Single by MC Lyte and DJ K-Rock

from the album Eyes on This
- B-side: "Start It Up Y'all" (Audio Two feat. MC Lyte and Positive K)
- Released: February 1, 1990
- Genre: Golden age hip hop^{[citation needed]}
- Length: 3:16
- Label: First Priority; Atlantic Records;
- Songwriter(s): Lana Moorer, Freddie Byrd
- Producer(s): King of Chill

MC Lyte singles chronology
| "Cha Cha Cha" (1989) | "Stop, Look, Listen" (1990) | "Cappucino" (1990) |

Music video
- "Stop, Look, Listen" on YouTube

= Stop, Look, Listen (MC Lyte and DJ K-Rock song) =

1990 single by MC Lyte and DJ K-Rock

"Stop, Look, Listen" is a song by MC Lyte with DJ K-Rock, released as the second single from Lyte's second album Eyes on This. It was published on February 1, 1990. In its single version it is an Audio Two remix of the original version of the LP produced by King of Chill.

The song is built around a sample of Ecstasy, Passion & Pain's "Born to Lose You". Also samples Lyte herself in earlier songs like "Survival of the Fittest" and "Lyte Thee Mc".

==Appearances==
It was later included on the compilation albums The Very Best of MC Lyte (2001), The Shit I Never Dropped (2003), and Cold Rock a Party – Best of MC Lyte (2019). Her music video was included on her compilation video album Lyte Years (1991). The single has also been reissued in 2004.

● Source material:
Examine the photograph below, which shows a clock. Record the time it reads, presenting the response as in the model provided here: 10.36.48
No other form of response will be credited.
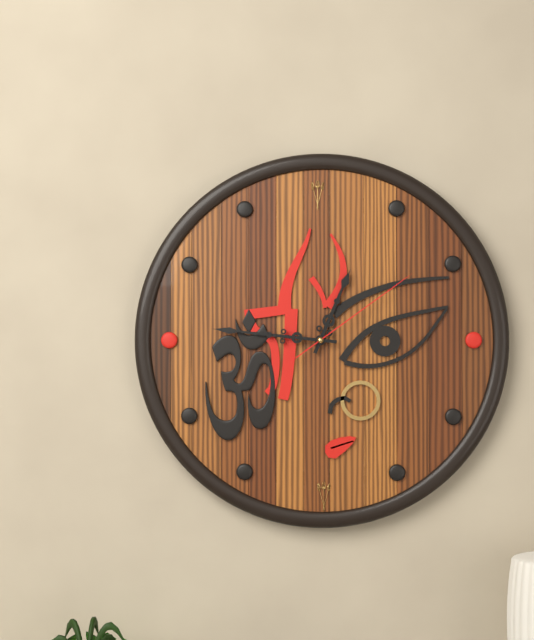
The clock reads 12.46.09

● Task requirements:
**1)** Which songs does the article on "Stop, Look, Listen" say the track samples? List them all.
**2)** Extend the article on "Stop, Look, Listen" with new text that picks up after its last sentence.
The lines stand apart from the article on "Stop, Look, Listen" and are a separate body of material.

● Results for each task:
**1)**
- "Born to Lose You" (Ecstasy, Passion & Pain)
- "Survival of the Fittest" (MC Lyte)
- "Lyte Thee Mc" (MC Lyte)

**2)**
Later was sampled by herself in her song with Pamela Long of the group Total "Too Fly" from her sixth album Seven & Seven (1998). It was also sampled in songs by others artists like Wreckx-n-Effect's "Rump Shaker", Mary J. Blige's "Reminisce" and Gang Starr with J. Cole's "Family & Loyalty".

==Single track listing==
=== 12" Vinyl===
====A-Side====
1. "Stop, Look, Listen" (Remix) (6:05)
  - Produced by Audio Two
====B-Side====
1. Stop, Look, Listen (Remix Instrumental)" (3:29)
  - Produced by Audio Two
2. "Stop, Look, Listen (LP Version)" (3:16)
3. "Start It Up Y'all" (Audio Two feat. MC Lyte and Positive K) (5:12)
=== Cassette===
====A-1====
1. "Stop, Look, Listen" (Remix) (6:05)
====A-2====
1. "Start It Up Y'all" (5:12)

==Personnel==
Credits are taken from the liner notes.
- Lyrics By – Gizmo (tracks: B3), MC Lyte, Milk Dee (tracks: B3), Positive K (tracks: B3), King Of Chill
- Mastered By – Dennis King (D.K.)
- Music By – Gizmo, Milk Dee, King Of Chill (tracks: A, B1 & B2)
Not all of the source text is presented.